Body Count advances an unfashionable theory, but one that is gaining ground particularly among black community and political leaders - that the nation's current juvenile crisis is largely a result of moral poverty. This is defined as "the poverty of being without loving, capable, responsible adults who teach you right from wrong. In the extreme it is the poverty of growing up surrounded by deviant, delinquent and criminal adults."
Even critics who reject the explanation acknowledge the phenomenon. Homicide for children under the age of four reached a 40 year high in the US last year, becoming the leading cause of death for that age group. Most of those deaths were perpetrated by parents or caretakers. Some 75 per cent of violent juvenile criminals in 1995 had suffered hideous abuse by a family member and 80 per cent had witnessed killings.
Such poverty produces today's "super predator" characteristics, according to DiIulio. These children are radically present oriented, with literally no concept of the future, of deferred reward or punishment. They are exclusively self regarding, loyal only to their immediate gang. They exhibit lack of impulse control and - most critically - lack of empathy.
The ability to empathise, to sense the pain, sadness or joy of others, is thought to be essential for ethical development. There is, however, nothing intuitive about this. "Our moral sensibilities are shaped by those around us," Dilulio stresses. "We are made moral."
Princeton University demographer Professor Norman Ryder puts it more clinically. "There is a perennial invasion of barbarians who must somehow be civilised . . . for societal survival," Ryder observes, adding that the US is currently faced with a socialisation task "outside the bounds of previous experience".

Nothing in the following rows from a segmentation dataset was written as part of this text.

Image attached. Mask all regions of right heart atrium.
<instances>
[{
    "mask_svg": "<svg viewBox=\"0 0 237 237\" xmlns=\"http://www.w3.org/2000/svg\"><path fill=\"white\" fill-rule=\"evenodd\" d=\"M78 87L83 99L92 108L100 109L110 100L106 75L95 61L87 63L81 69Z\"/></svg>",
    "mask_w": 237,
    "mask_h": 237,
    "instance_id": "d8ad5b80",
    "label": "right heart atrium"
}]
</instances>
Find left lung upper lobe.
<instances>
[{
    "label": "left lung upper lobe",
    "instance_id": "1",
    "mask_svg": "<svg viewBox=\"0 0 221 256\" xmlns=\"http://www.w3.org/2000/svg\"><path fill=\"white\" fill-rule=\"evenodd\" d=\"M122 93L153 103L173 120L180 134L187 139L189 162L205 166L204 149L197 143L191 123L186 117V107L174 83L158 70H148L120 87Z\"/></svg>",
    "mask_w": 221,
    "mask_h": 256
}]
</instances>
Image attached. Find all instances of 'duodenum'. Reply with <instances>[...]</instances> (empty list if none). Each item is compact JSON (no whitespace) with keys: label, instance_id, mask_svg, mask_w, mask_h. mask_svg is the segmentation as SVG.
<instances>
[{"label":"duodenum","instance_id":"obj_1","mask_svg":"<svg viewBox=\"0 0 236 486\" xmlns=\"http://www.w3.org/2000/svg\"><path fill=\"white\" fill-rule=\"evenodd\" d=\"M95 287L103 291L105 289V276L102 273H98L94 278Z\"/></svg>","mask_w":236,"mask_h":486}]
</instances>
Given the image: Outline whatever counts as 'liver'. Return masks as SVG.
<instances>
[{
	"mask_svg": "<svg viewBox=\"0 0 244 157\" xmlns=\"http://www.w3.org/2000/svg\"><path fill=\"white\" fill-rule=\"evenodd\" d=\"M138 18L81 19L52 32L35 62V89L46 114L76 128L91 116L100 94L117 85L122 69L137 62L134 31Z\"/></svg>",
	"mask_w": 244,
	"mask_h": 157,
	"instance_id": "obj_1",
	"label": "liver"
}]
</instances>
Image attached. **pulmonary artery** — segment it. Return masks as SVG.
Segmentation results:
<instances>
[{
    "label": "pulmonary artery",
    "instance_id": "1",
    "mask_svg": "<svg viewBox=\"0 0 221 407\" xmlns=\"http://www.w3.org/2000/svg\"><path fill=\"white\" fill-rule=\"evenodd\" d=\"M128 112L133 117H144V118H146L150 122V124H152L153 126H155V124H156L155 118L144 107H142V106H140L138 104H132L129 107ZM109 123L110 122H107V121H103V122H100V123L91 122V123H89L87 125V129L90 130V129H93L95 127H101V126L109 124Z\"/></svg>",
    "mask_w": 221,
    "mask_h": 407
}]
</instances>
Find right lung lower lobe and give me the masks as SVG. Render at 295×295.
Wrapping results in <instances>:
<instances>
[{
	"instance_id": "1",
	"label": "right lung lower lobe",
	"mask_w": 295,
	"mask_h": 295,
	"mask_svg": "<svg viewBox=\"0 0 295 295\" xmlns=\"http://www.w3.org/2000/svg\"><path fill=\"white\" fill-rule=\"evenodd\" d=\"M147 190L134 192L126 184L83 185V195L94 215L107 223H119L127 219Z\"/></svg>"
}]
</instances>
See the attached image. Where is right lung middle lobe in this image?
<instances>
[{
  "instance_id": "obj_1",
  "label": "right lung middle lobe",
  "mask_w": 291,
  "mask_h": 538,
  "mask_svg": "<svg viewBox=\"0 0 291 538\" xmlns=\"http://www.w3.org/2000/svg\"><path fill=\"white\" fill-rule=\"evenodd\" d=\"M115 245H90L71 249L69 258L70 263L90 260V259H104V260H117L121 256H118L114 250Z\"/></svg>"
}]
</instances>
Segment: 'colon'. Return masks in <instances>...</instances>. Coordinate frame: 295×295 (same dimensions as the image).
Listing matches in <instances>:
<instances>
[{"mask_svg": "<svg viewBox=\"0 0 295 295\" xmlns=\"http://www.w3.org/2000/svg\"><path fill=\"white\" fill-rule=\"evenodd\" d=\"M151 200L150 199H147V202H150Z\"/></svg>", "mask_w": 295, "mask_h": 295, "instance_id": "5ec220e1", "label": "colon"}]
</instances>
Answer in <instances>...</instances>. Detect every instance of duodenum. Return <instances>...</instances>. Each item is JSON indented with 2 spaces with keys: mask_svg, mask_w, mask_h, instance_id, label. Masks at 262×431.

JOHN DiIulio has seen too much carnage in his old Philadelphia neighbourhood to believe that the US has even begun that task. Instead he sees failed parental responsibility mirrored by failed public authority, thanks to "a false notion that the first purpose of punishment is to rehabilitate criminals, when the first purpose is moral, to exact a price for trangressing the rights of others".
Body Count praises tough law enforcement initiatives in New York City, Jacksonville, Charleston and Houston and correspondingly reduced crime rates, criticises probation laws that fill mainly poor neighbourhoods with violent repeat offenders, and argues that more juveniles be tried as adults. This hard line puts John DiIulio in the unlikely company of conservatives he vehemently criticises for cutting aid to poor children, for axing government funding of public agencies and drug treatment programmes and for opposing gun control legislation.
The tough guy Princeton professor continues to defy neat ideological classification. He is also too passionate about America's youth crisis to be satisfied with analysing it. Currently on leave from Princeton, working with Public/Private Ventures to evaluate church based social programmes, DiIulio is considering leaving academic life to work full time with black churches, the institutions in which he perceives the best hope for "children in need of adults".